Methodology: Among 2719 gastric cancer patients who underwent surgery at Matsuyama Red Cross Hospital, 211 cases were diagnosed as scirrhous type gastric cancer. Seventeen patients survived more than 5 years, and the rest had short survival (less than 5 years). Comparison of clinicopathological factors was done by chi 2 analysis. Multivariate analysis was done in order to focus on the prognostic factors.

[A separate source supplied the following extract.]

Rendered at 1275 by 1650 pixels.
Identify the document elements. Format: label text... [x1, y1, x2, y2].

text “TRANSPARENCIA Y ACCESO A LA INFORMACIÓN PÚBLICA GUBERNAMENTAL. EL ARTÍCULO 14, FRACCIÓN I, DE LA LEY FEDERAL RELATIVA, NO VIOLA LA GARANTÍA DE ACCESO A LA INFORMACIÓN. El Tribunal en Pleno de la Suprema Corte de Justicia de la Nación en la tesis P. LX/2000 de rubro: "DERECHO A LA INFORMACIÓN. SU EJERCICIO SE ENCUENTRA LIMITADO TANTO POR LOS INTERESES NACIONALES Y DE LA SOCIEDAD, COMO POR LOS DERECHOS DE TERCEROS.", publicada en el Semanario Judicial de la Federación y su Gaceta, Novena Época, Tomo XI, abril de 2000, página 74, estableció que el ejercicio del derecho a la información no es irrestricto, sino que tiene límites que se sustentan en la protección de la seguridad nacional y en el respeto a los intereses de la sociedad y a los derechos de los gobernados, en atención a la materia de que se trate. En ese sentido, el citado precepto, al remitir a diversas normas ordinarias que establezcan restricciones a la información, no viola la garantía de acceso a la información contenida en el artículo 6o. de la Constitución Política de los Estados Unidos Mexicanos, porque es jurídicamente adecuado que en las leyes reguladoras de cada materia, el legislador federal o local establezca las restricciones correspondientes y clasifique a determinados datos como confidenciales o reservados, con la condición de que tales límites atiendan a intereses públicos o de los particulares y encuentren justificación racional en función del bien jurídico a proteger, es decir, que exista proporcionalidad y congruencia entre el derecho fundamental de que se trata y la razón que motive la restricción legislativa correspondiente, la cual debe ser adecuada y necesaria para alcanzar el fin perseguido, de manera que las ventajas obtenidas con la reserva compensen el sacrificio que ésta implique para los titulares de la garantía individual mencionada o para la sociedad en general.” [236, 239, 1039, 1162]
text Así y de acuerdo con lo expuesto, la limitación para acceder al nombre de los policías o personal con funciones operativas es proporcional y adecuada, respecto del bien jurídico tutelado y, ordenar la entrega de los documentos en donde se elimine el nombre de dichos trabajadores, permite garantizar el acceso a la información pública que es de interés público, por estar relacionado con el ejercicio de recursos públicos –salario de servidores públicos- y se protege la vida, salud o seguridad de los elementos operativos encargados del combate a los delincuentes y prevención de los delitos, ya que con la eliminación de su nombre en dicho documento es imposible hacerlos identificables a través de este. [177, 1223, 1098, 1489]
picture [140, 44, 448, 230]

Results: The 5-year survival of the total 211 patients was 12%. The 5-year survival of patients who underwent curative surgery (67 cases) was 30%, which was significantly higher than that of the non-curative surgery group (144 cases, 6%). Significant differences were noted in the following variables: peritoneal dissemination, hepatic metastasis, lymph node dissection, pattern of infiltrating growth, depth of invasion, histological lymph node metastasis, histological stage, and histological curability. Patients with either hepatic metastasis or peritoneal dissemination did not survive 5 years. Multivariate analysis revealed that the most significant independent prognostic factor was histological curability, followed by peritoneal dissemination.
Conclusions: There is a possibility of long-term survival for patients with scirrhous gastric cancers without hepatic metastasis, peritoneal dissemination, or extensive lymph node metastasis. Curative surgery is important, suggesting that the extended operation is rational if possible.